According to the Financial Times, Huawei is rapidly constructing three semiconductor manufacturing bases in the Guanlan area of Shenzhen, one of which will be directly operated by Huawei, aimed at producing 7nm smartphone chips and Ascend series AI processors. This marks Huawei’s first foray into the high-end chip self-production sector, targeting the technological monopoly of international giants such as NVIDIA, ASML, SK Hynix, and TSMC.
Since the U.S. sanctions in 2019 cut off Huawei’s access to advanced chips, this tech giant has accelerated its layout of the entire semiconductor industry chain. This significant project has not only received financial support from the Shenzhen municipal government but has also formed an “invisible alliance” with partner companies SiCarrier and SwaySure to share technology and resources. Satellite images show that the three factories have made rapid construction progress since breaking ground in 2022, reflecting China’s urgent demand and firm determination in the semiconductor localization process.
Technical Path: Bypassing EUV Restrictions, Breakthroughs and Limitations of DUV Technology
Huawei has chosen the 7nm process as a point of technological breakthrough. Although this node is not the industry’s cutting-edge level (TSMC has already achieved mass production of 4nm processes and is planning for 1.6nm technology), it still holds significant strategic importance in the fields of AI and 5G. Due to U.S.-led export control policies prohibiting ASML from selling EUV lithography machines to China, Huawei has had to rely on DUV lithography machines and employ multiple exposure techniques to achieve the 7nm process. Previously, SMIC used this method to produce chips for Huawei’s Mate 60 Pro, but this approach has issues such as high costs, low yield, and difficulties in scaling up production.
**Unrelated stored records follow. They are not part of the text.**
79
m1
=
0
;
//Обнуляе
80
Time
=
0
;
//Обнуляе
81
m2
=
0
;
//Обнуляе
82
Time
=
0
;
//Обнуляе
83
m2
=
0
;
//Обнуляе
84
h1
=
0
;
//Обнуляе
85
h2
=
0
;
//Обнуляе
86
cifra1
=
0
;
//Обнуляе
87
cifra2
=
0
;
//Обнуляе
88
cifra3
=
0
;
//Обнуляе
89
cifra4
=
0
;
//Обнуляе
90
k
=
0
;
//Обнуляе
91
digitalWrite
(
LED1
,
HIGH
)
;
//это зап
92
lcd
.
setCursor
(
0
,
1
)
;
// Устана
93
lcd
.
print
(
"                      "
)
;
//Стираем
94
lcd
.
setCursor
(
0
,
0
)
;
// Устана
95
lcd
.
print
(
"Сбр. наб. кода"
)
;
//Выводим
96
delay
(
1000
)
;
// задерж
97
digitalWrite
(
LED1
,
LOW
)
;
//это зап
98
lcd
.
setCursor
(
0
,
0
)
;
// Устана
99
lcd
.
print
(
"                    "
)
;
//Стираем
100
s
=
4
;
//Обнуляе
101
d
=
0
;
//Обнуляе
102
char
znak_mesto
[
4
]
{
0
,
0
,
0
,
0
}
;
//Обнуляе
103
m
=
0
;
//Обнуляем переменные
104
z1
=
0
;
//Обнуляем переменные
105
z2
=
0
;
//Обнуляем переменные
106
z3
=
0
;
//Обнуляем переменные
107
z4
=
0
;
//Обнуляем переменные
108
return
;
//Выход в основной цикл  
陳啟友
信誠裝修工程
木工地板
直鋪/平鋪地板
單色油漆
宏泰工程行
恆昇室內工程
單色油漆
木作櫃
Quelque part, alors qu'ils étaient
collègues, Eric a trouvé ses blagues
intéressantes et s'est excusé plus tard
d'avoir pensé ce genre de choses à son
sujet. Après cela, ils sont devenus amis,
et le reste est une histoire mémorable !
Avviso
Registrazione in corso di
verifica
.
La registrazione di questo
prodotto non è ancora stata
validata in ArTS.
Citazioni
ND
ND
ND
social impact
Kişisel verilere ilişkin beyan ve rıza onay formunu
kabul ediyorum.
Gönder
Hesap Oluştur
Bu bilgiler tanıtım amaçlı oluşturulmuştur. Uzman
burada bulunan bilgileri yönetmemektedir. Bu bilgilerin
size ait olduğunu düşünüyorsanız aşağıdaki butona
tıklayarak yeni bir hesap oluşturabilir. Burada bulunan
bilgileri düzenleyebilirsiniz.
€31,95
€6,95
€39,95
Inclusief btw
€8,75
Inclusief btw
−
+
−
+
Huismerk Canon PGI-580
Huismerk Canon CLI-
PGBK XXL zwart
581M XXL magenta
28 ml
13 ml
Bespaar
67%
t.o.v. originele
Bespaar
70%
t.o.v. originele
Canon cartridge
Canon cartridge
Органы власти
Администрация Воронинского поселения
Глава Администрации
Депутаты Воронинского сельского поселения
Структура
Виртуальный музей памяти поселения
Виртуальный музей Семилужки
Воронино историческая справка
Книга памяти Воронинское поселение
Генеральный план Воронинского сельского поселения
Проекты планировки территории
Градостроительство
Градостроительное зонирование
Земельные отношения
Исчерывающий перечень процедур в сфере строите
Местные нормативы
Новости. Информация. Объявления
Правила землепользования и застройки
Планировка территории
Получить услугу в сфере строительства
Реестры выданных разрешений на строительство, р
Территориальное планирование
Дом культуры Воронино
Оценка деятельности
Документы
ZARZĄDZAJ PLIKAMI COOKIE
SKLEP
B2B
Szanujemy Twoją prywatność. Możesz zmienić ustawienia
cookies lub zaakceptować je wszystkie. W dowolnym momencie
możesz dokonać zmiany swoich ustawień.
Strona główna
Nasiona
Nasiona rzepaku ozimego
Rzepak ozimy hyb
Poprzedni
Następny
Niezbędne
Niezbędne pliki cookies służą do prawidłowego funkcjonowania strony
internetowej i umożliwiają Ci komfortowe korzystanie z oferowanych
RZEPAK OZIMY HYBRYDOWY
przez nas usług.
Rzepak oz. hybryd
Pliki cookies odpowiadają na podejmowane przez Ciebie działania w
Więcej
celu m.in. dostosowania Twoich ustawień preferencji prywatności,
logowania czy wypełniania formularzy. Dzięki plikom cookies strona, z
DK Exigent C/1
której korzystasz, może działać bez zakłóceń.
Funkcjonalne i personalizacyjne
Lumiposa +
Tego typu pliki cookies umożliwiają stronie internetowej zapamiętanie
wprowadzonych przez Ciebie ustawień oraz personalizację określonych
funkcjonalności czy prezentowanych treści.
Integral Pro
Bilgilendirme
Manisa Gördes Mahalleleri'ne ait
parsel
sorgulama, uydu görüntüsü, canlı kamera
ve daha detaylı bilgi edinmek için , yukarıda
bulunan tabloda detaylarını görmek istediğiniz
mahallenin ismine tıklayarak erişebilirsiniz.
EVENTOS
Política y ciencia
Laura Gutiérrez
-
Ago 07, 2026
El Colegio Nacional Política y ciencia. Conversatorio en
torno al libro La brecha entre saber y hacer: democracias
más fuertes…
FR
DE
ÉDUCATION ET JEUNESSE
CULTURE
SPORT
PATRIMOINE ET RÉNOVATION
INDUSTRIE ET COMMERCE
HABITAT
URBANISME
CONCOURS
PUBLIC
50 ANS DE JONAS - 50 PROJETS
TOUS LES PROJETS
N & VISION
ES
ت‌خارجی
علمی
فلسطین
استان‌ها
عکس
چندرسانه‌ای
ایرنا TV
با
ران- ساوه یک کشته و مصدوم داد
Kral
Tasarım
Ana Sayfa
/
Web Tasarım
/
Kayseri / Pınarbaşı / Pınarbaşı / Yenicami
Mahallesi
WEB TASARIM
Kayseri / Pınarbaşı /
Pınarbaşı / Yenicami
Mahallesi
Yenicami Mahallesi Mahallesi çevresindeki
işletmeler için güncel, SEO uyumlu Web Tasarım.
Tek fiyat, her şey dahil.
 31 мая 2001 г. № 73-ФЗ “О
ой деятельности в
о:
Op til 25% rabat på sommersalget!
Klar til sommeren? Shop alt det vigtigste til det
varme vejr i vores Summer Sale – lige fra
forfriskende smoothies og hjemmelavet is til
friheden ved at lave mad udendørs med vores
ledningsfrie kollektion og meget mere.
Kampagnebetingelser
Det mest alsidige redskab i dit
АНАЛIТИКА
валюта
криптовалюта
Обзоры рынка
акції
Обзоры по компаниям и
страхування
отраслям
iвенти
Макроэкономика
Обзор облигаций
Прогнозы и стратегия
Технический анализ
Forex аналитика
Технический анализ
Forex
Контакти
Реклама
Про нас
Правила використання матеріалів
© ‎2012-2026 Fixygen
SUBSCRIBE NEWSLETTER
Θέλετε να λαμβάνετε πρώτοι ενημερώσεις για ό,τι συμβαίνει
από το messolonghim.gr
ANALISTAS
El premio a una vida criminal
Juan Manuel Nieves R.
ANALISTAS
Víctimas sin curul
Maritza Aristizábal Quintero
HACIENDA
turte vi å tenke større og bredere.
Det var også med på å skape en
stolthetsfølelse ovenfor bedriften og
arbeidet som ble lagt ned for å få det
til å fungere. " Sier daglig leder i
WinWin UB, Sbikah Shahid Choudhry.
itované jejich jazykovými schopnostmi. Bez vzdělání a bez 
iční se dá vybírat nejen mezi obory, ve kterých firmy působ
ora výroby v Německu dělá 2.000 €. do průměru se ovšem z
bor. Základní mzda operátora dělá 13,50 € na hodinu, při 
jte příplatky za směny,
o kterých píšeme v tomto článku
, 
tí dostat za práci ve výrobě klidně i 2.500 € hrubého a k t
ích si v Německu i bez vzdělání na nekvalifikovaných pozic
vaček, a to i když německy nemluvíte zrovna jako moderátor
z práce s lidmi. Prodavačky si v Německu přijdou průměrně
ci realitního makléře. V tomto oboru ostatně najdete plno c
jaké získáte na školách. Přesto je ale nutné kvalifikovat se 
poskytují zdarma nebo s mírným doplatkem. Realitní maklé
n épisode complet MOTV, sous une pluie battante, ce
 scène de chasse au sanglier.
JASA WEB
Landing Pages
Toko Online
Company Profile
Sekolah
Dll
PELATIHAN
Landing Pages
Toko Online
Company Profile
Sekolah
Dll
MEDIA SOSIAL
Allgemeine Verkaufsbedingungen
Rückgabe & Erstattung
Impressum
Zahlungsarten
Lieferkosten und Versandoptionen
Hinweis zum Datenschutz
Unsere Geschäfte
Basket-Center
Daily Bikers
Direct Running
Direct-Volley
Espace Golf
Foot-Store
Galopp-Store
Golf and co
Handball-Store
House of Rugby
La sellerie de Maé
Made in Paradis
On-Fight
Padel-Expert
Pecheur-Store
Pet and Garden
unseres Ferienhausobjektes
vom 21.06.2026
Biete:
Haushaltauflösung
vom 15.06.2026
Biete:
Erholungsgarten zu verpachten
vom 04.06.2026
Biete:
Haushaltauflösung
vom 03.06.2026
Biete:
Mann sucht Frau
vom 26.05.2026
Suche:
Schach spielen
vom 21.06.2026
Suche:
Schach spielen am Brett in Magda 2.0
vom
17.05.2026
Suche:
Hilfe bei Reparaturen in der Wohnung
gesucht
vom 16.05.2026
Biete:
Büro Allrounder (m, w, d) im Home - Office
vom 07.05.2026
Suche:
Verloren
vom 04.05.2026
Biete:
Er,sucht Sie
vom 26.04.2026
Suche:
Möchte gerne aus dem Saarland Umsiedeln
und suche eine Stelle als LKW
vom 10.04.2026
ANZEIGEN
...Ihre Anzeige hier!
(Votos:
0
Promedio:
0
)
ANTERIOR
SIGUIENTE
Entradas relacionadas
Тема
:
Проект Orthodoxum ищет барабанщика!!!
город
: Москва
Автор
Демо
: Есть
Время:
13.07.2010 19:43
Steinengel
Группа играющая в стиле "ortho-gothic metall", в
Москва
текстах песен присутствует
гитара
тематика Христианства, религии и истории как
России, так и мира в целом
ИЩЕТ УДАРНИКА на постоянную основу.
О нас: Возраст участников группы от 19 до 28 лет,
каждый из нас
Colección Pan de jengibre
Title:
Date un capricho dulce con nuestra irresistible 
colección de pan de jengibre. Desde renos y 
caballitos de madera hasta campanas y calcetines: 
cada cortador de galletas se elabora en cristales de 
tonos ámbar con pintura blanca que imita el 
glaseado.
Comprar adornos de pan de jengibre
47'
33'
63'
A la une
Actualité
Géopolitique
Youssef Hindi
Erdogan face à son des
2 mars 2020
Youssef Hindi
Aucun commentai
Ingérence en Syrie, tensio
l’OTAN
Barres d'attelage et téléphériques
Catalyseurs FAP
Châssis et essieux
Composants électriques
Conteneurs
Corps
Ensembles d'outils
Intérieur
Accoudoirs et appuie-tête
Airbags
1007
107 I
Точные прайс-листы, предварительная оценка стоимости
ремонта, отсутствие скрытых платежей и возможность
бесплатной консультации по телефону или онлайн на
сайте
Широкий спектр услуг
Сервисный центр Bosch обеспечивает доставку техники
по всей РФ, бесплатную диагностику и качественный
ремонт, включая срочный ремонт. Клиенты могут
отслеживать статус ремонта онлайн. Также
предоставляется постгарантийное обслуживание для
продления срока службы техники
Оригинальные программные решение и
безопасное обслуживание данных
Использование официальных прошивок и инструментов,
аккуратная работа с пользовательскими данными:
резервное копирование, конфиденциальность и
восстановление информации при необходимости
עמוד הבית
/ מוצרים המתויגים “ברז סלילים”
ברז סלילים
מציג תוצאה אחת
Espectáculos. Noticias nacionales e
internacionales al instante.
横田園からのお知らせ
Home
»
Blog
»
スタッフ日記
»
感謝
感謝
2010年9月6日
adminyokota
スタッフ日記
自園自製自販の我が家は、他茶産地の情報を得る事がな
It is noteworthy that Huawei’s factories are likely to adopt a similar technical solution to SMIC’s “modified DUV + multiple exposure” approach, combined with domestic equipment (such as Shanghai Micro Electronics’ 28nm lithography machine), gradually replacing imported equipment. However, the lack of EUV technology will severely restrict its pace of development towards more advanced processes. Moreover, the recent ban on ASML’s NXT:2050i/2100i DUV lithography machines has further complicated Huawei’s equipment acquisition.
Policy and Industry Synergy: The “Chinese Model” Under a National System
The financial injection from the Shenzhen municipal government and Huawei’s vertical integration strategy vividly illustrate the characteristics of China’s semiconductor industry development under a national system. Huawei not only builds its own wafer fabs but also vigorously supports upstream and downstream enterprises through investments and technology sharing. For instance, SwaySure focuses on memory chips, while SiCarrier specializes in equipment development, thus forming a complete industrial chain ecosystem covering chip design, manufacturing, and packaging/testing. This model is quite similar to Samsung’s “vertical integration” strategy before U.S. sanctions, with the core goal of reducing dependence on external supply chains.
Additionally, the rapid rise of Chinese memory company ChangXin Storage (expected to reach a DRAM capacity of 300,000 wafers/month by 2025) also provides strong localized supply chain support for Huawei, effectively reducing reliance on South Korean companies like SK Hynix.
Questions and Challenges: Technological Gaps and Commercialization Issues
Despite Huawei’s ambitious plans in semiconductor manufacturing, there are still many doubts about its capabilities:
- Experience Shortcomings: Huawei has primarily focused on chip design (such as the Kirin series) and lacks practical experience in wafer fab operations, while competitors like TSMC and Samsung have been deeply entrenched in this field for decades.
- Cost and Yield: The cost of DUV multiple exposure processes is 30%-50% higher than that of EUV, and there are significant challenges in improving yield, which may adversely affect the market competitiveness of the products.
- International Competitive Pressure: TSMC’s 4nm factory in the U.S. has already begun production, and it plans to launch 1.6nm technology by 2026; Intel is also accelerating its 14A process to regain its leading position in manufacturing technology.
Global Impact: Restructuring the Semiconductor Geopolitical Landscape
If Huawei’s self-sufficiency attempts succeed, it will significantly shake the U.S.-dominated semiconductor technological hegemony. Its Ascend 910D chip is positioned against NVIDIA’s H100, and if performance meets expectations, it will greatly alleviate China’s AI industry’s dependence on U.S. technology. In the long run, China is expected to form a “DUV + domestic equipment + self-developed processes” alternative path, standing in competition with the EUV technology system dominated by the West.
However, this process is fraught with risks and challenges: the U.S. may further escalate sanctions, restricting the supply of critical materials (such as photoresists); the patent barriers of technology oligopolies like ASML may also become significant obstacles to Huawei’s development. Whether Huawei can find the best balance between technological breakthroughs and commercialization will directly determine the future direction of China’s semiconductor industry.